Authorised government and council officials have access to aggregated safety metrics through secure dashboards. These include compliance rates, incident correlations, intervention frequency, and spatial risk patterns.
This level of observability supports evidence-based policy decisions and continuous system improvement. It also provides transparency necessary for public trust.
Avoiding Black-Box Enforcement
Black-box enforcement undermines legitimacy. Stride explicitly avoids opaque decision-making that cannot be explained or reviewed. Safety interventions are governed by documented thresholds and model logic. Where machine learning is used, outputs are interpretable and subject to override if systemic issues are identified.
Appeal and review mechanisms are built into operational workflows. Riders are not subject to irreversible penalties without review pathways. This approach recognises that automated systems must remain subordinate to accountable governance, particularly when operating in shared civic environments.

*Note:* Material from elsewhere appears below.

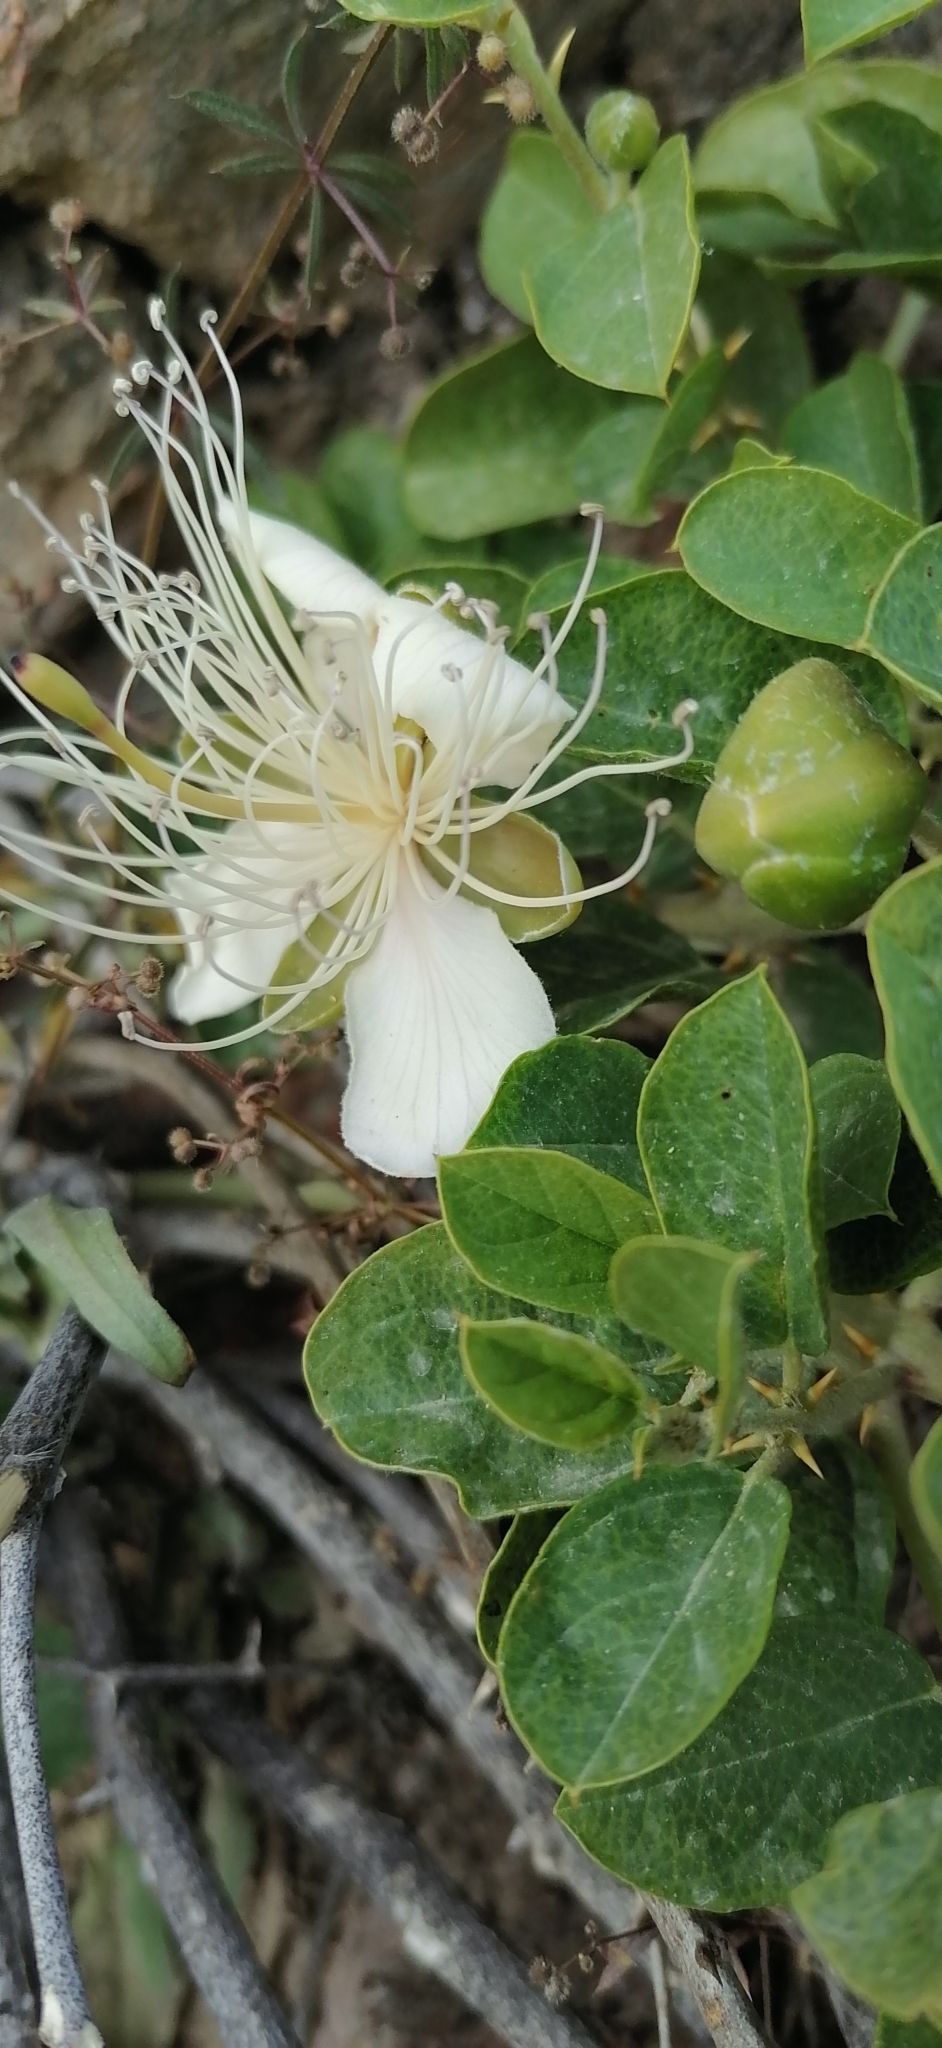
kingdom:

Safety and Urban Integration
Micromobility systems do not operate in isolation. Their safety performance is inseparable from urban design, infrastructure quality, and regulatory frameworks. Stride’s safety platform is designed to integrate with city planning processes. Geospatial analytics identify high-risk corridors, recurring conflict zones, and infrastructure gaps.
These insights support targeted interventions such as speed zone adjustments, parking redesign, or infrastructure investment. Safety data is not merely reported. It is actionable.
By aligning system behaviour with city objectives, Stride reduces friction between operators and regulators.
Conclusion
Safety in shared mobility cannot be achieved through isolated features or reactive enforcement. It requires systems engineered for uncertainty, scale, and public accountability.
Stride’s approach treats safety as infrastructure. Speed is context-aware. Behaviour is modelled, not assumed. Pedestrians are prioritised. Enforcement is automated but auditable. Hardware and software are governed as a single system.